PROBLEM TO WORK ON:
Pull every line with "halving" from the data below and copy it.
-------
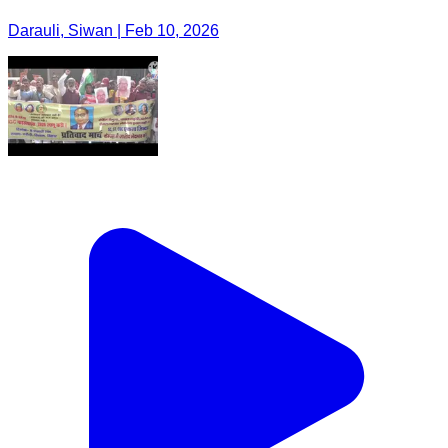
Darauli, Siwan | Feb 10, 2026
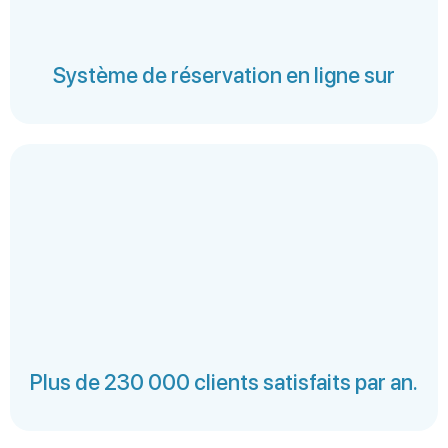
Système de réservation en ligne sur
Plus de 230 000 clients satisfaits par an.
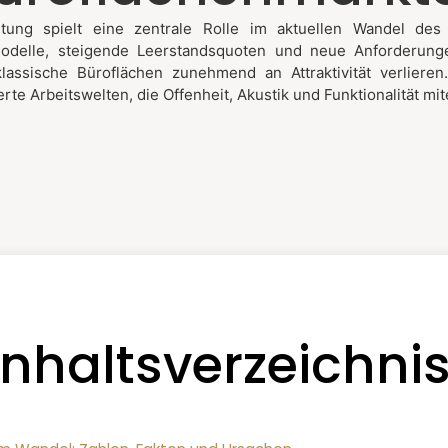
tung spielt eine zentrale Rolle im aktuellen Wandel des 
odelle, steigende Leerstandsquoten und neue Anforderunge
lassische Büroflächen zunehmend an Attraktivität verlieren
rierte Arbeitswelten, die Offenheit, Akustik und Funktionalität m
Inhaltsverzeichnis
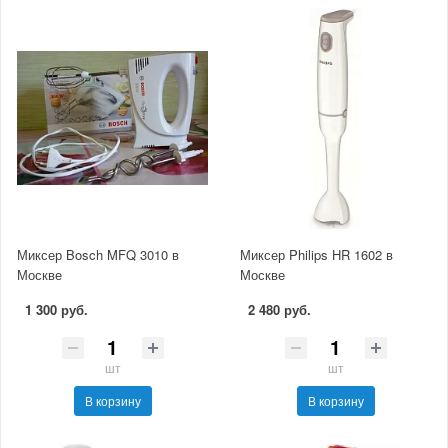
Миксер Bosch MFQ 3010 в
Миксер Philips HR 1602 в
Москве
Москве
1 300 руб.
2 480 руб.
шт
шт
В корзину
В корзину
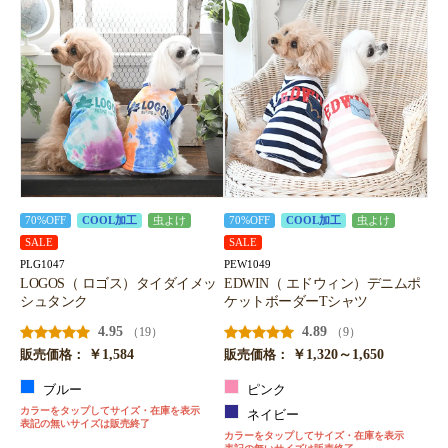
70%OFF
COOL加工
虫よけ
70%OFF
COOL加工
虫よけ
SALE
SALE
PLG1047
PEW1049
LOGOS（ ロゴス）タイダイメッ
EDWIN（ エドウィン）デニムポ
シュタンク
ケットボーダーTシャツ
4.95
4.89
（19）
（9）
￥1,584
￥1,320～1,650
販売価格：
販売価格：
ブルー
ピンク
カラーをタップしてサイズ・在庫を表示
ネイビー
表記の無いサイズは販売終了
カラーをタップしてサイズ・在庫を表示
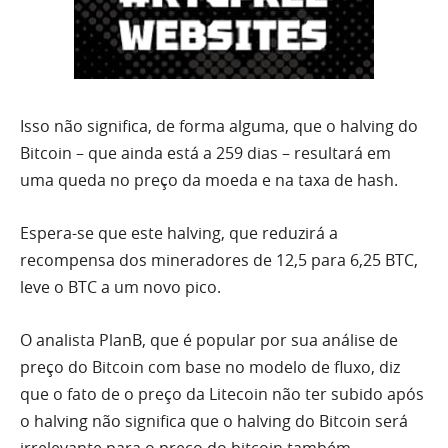
Isso não significa, de forma alguma, que o halving do
Bitcoin – que ainda está a 259 dias – resultará em
uma queda no preço da moeda e na taxa de hash.
Espera-se que este halving, que reduzirá a
recompensa dos mineradores de 12,5 para 6,25 BTC,
leve o BTC a um novo pico.
O analista PlanB, que é popular por sua análise de
preço do Bitcoin com base no modelo de fluxo, diz
que o fato de o preço da Litecoin não ter subido após
o halving não significa que o halving do Bitcoin será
-------
ANSWER TO THIS EXERCISE:
Isso não significa, de forma alguma, que o halving do
Espera-se que este halving, que reduzirá a
o halving não significa que o halving do Bitcoin será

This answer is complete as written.